Estimates of the value of c have been undergoing refinement since 1638, when Galileo's estimate of "If not instantaneous, it is extraordinarily rapid" was published in "Two New Sciences". The currently accepted value is 299,792.458 kilometers per second.
The speed of light in glass or fiber-optic cable is significantly slower, at approximately 194,865 kilometers per second.
The speed of propagation of electrical charge through a conductor is a related value; it, too, has been the subject of intense experimentation. Perhaps the most bizarre experiment was conducted in Paris, in April 1746, by Jean-Antoine Nollet. Using a snaking line of some 200 monks, connected by a mile-long iron wire, Nollet observed their reactions when he administered a powerful electric current through the wire. The simultaneous screams of the monks demonstrated that, as far as Nollet could tell, voltage was transmitted through a conductor “instantaneously”.
Further experimentation has managed to refine this estimate, and the current value of the speed of voltage propagation in copper is 224,844 kilometres per second, slightly faster than the speed of light through fiber-optic cable.
Relating this value back to the design of Ethernet, a 10Mbps system running over copper wire will carry bits at 0.75 the speed of light in a vacuum, or at 224,844 kilometers per second. This means that 576 bits at 10Mbps will be contained in 12,951 m of copper cable. The original Ethernet design specifications allowed for a total of sequence of three 500m runs of copper cable, plus allowance for 2 repeaters, and a generous allowance for some level of physical misconfiguration!
The next piece of the Ethernet puzzle is the ingenious CSMA/CD algorithm (Carrier Sense Multiple Access/Collision Detection), which, as we've already noted, was derived from the ALOHAnet design. A transmitter first waits for any current activity on the common bus wire to stop (Carrier Sense), and then it will wait a further 9.6 µseconds (96 bits at 10Mbps) and then commence transmission of the frame, starting with the 64-bit preamble. While it is transmitting its frame it monitors the medium to ensure that no other transmission is taking place.

——————————

▸ Work request A
According to the text on propagation speed and Ethernet, how long does a transmitter wait after activity on the common bus wire stops before it begins transmitting?
▸ Work request B
Write the continuation of the text on propagation speed and Ethernet, starting after its final sentence.

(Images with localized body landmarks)

——————————

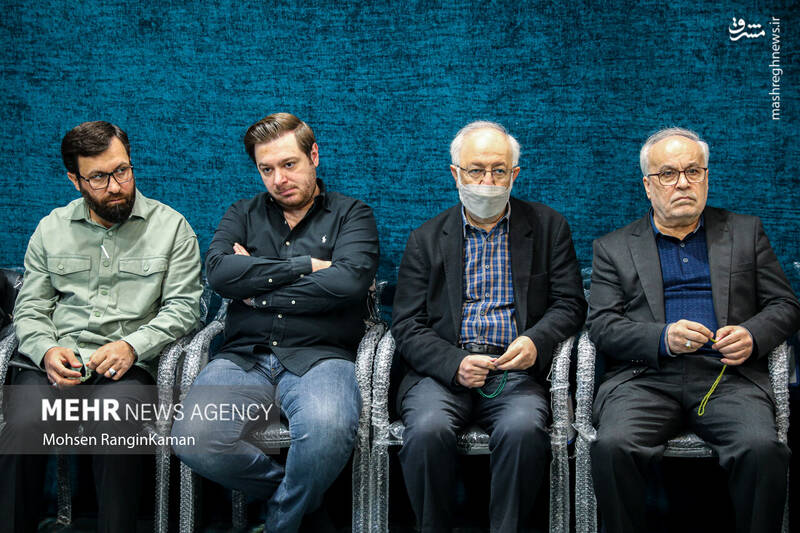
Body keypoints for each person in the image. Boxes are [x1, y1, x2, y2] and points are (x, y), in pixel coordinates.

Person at [171, 112, 379, 532]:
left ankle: (281, 521)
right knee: (194, 437)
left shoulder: (352, 215)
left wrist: (256, 287)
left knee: (327, 430)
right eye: (267, 169)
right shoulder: (242, 213)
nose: (279, 179)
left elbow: (349, 282)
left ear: (313, 156)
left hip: (321, 356)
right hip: (243, 356)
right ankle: (302, 505)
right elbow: (219, 274)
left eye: (289, 164)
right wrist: (307, 265)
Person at [588, 127, 800, 533]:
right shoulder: (613, 247)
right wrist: (661, 338)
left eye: (693, 171)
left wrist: (753, 335)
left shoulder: (745, 232)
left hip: (728, 378)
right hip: (644, 379)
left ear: (706, 177)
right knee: (613, 447)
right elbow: (601, 325)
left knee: (762, 449)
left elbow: (785, 305)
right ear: (647, 185)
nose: (683, 183)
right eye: (668, 174)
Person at [0, 120, 203, 533]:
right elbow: (31, 307)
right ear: (74, 180)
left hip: (127, 367)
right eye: (98, 177)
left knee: (113, 424)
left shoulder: (171, 228)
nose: (115, 186)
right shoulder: (51, 229)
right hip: (55, 363)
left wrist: (133, 345)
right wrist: (45, 350)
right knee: (23, 424)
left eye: (122, 170)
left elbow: (185, 308)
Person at [391, 120, 587, 532]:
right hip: (441, 374)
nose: (487, 182)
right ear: (455, 174)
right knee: (426, 431)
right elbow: (406, 323)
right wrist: (454, 363)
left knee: (523, 430)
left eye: (499, 171)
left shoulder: (549, 228)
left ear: (515, 174)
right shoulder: (425, 239)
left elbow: (570, 303)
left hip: (515, 373)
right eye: (476, 170)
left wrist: (535, 341)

——————————

▸ Exercise response A
It waits a further 9.6 µseconds, which is 96 bits at 10Mbps.

▸ Exercise response B
If it detects another transmission during the sending of the frame (a collision), then the transmitter sends a jam signal for another 32 bit times (3.2 µseconds). The jam signal will also cause all other clients to receive a corrupted ethernet frame and the checksum calculation will fail and the packet will be discarded.
After sending the jam signal the sender then aborts the transmission and backs off for an interval, before trying again with the initial carrier sense step. The backoff interval is a multiple of a slot time (where a slot trime is 51.2 µseconds, which is the equivalent of the time to transmit 64 bytes, which is minimum sized Ethernet packet (less the preamble bits)
The backoff interval is a calculated as a random number r where 0 ≤ r < 2k, and where k = MIN(n,10), where n is the frame's collision counter. Thus, if a transmitter encounters a collision for the first time if will back off between 0 and 1 slot times (0 to 51.2 µseconds). If this results in a second collision then it will back off for a time of between 0 to 3 slot times (0 to 153.6 µseconds), and so on until the 10th collision for this frame gives a random wait interval of between 0 and 1,023 slot times. After the 16th blocked transmission attempt the frame is discarded and the MAC layer reports an error. (Any resemblance to the packing efficiency of hash array using exponentially spaced collision side chains is not a coincidence, and the packing outcomes for such hash tables and Ethernet are remarkably similar.) So how long could a frame wait before being sent on the media? The worst case is just under half a second.
Of course, the issue here is that the algorithm is fair, in that over time all transmitters will have equal probability of being able to transmit on the channel. There is no controller, and no critical point of failure in a LAN, nor is any connected station reliant on the correct operation of any other connected station. Ethernet is indeed a peer network technology that operates in a plug and play fashion.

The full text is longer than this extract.